Possible improvement
EXPLAIN SELECT u.id, u.userGuid, u.firstName, u.surName, u.gender, u.login, u.email, u.roles, u.editable, u.locale, u.customers, t.taskGuid FROM Zf_users u JOIN LEK_taskUserAssoc tua ON u.userGuid = tua.userGuid JOIN LEK_task t ON t.taskGuid = tua.taskGuid AND (tua.userGuid = '{XXXXX-837d-48aa-bbe3-XXXXX}' OR t.pmGuid = '{XXXX-837d-48aa-bbe3-XXXXX}') WHERE NOT EXISTS ( SELECT 1 FROM Zf_configuration z LEFT JOIN LEK_customer_config c ON z.name = c.name LEFT JOIN LEK_task_config tc ON tc.name = z.name WHERE ((tc.taskGuid = t.taskGuid) OR (c.customerId = t.customerId AND tc.taskGuid IS NULL)) AND z.name = 'runtimeOptions.customers.anonymizeUsers' AND (tc.value IS NOT NULL OR c.value IS NOT NULL OR z.value = 1) ) GROUP BY u.id ORDER BY u.surName;
Additional Findings (from EXPLAIN):
- The main query now uses indexes efficiently on users, taskUserAssoc, and tasks.
- The biggest bottleneck is the dependent subquery (NOT EXISTS) on Zf_configuration / customer_config / task_config.
- This subquery is executed once per row in the main query and scans ~20k rows in task_config each time.

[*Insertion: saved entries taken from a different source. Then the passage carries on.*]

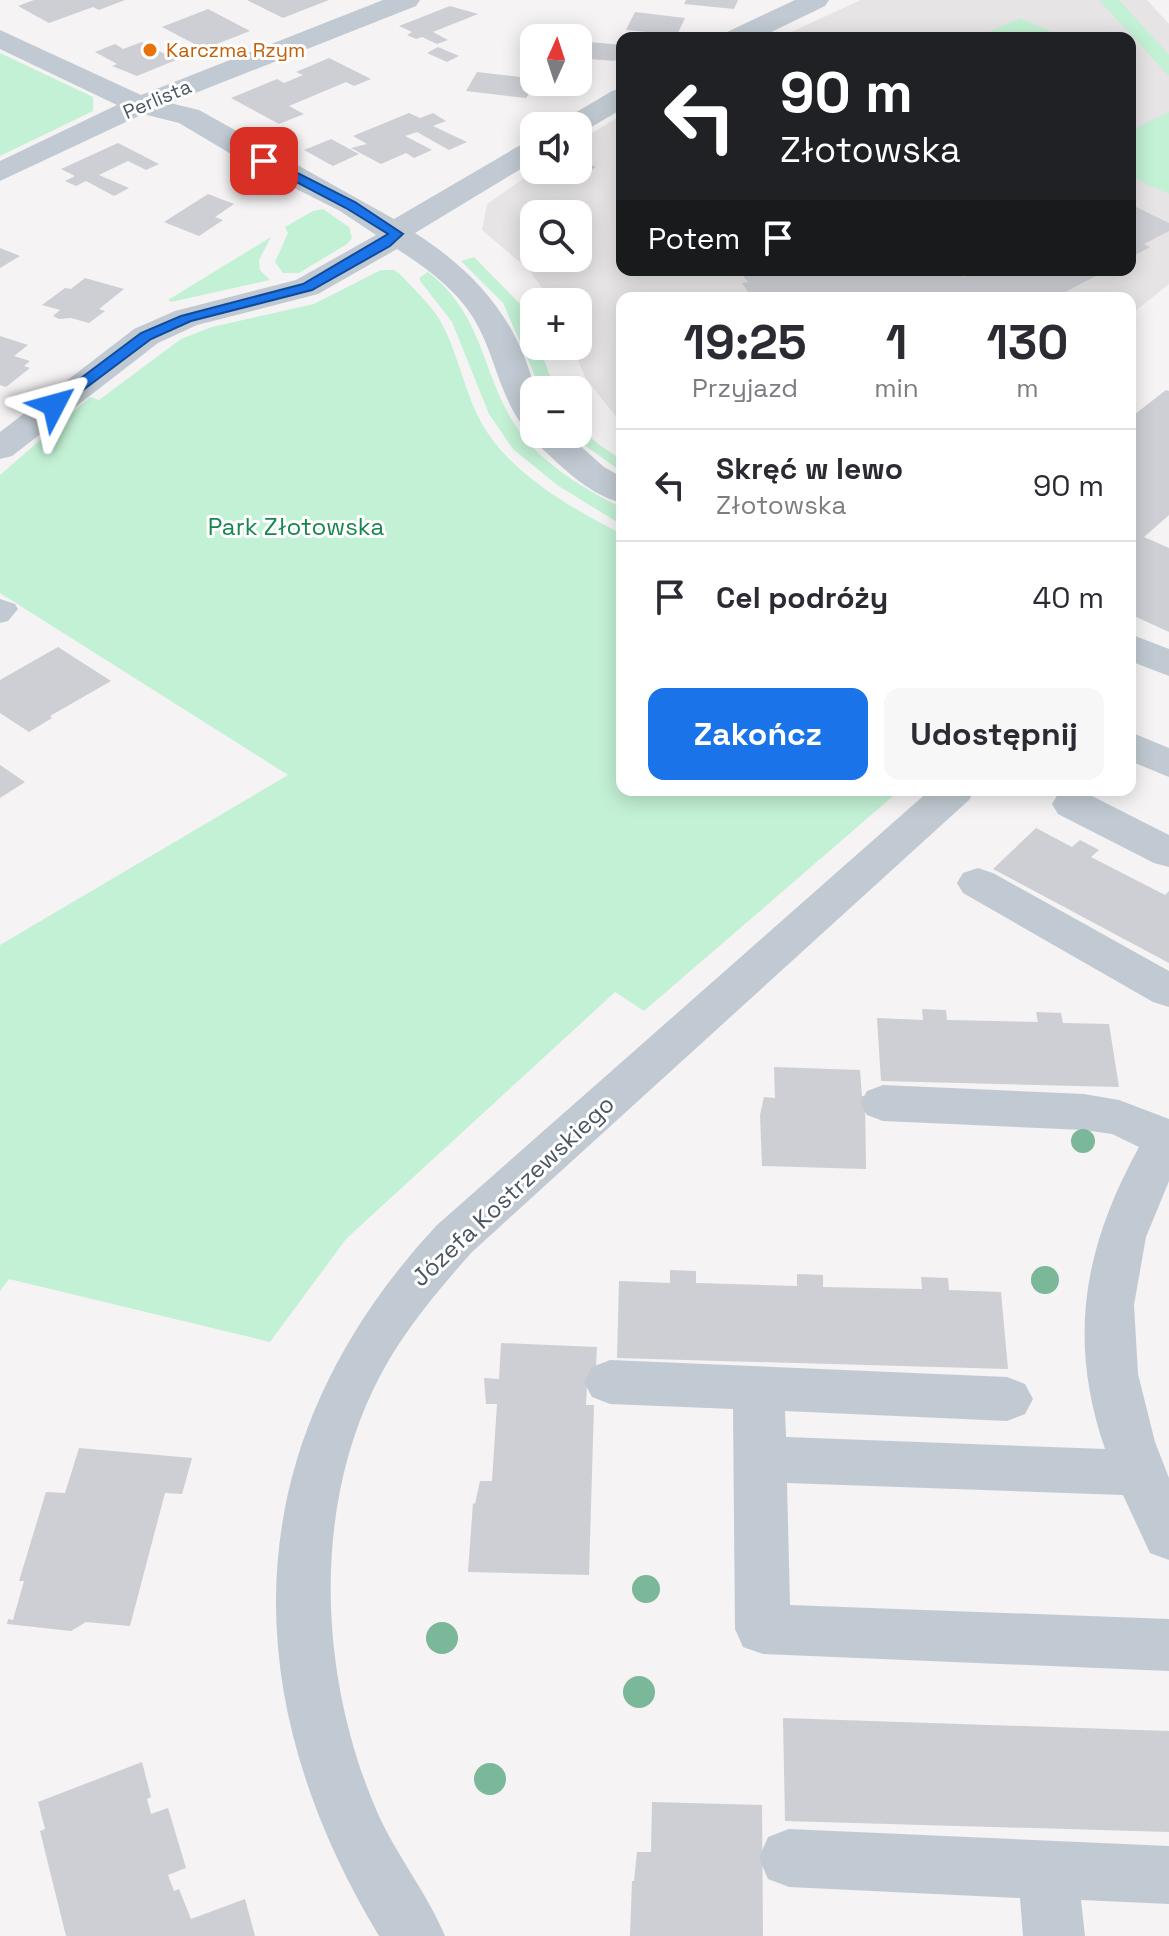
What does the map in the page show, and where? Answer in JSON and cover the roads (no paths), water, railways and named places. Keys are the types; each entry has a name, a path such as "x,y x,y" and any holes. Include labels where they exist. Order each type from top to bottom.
{"street":[{"name":"Perlista","path":"0,172 140,105 407,0"},
{"path":"749,32 816,0"},
{"path":"0,38 140,105 150,120 166,130 264,161 351,205 396,234 445,268 478,299 490,317 520,394"},
{"path":"592,115 616,101"},
{"path":"0,449 146,336 186,318 307,287 385,243 408,223 520,157"},
{"path":"562,448 592,474 616,488"},
{"path":"1136,649 1169,664"},
{"path":"1136,748 1169,764"},
{"name":"Józefa Kostrzewskiego","path":"414,1936 388,1898 344,1803 311,1688 305,1612 309,1531 324,1449 353,1378 372,1342 403,1296 454,1239 948,796"},
{"path":"1073,804 1169,853"},
{"path":"978,883 1169,991"},
{"path":"883,1103 1084,1112 1119,1118 1169,1138 1139,1192 1112,1276 1112,1372 1141,1473 1169,1536"},
{"path":"610,1382 1007,1399"},
{"path":"758,1388 763,1629 1169,1645"},
{"path":"943,1396 951,1466"},
{"path":"760,1459 1141,1473"},
{"path":"789,1858 1169,1875"},
{"path":"1048,1870 1054,1936"}],"lane":[{"path":"0,606 7,609 0,616"}],"place":[{"name":"Karczma Rzym","path":"150,50"}],"park label":[{"name":"Park Złotowska","path":"296,527"}]}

- GROUP BY u.id ORDER BY u.surName forces Using temporary; Using filesort, but this is a secondary issue.
Suggested Direction:
- Add composite indexes on task_config (taskGuid, name, value) and customer_config (customerId, name, value).
- Consider rewriting or precomputing the anonymization condition (e.g. materialized view, cache table).
- Keep NOT EXISTS, but avoid the per-row dependent evaluation.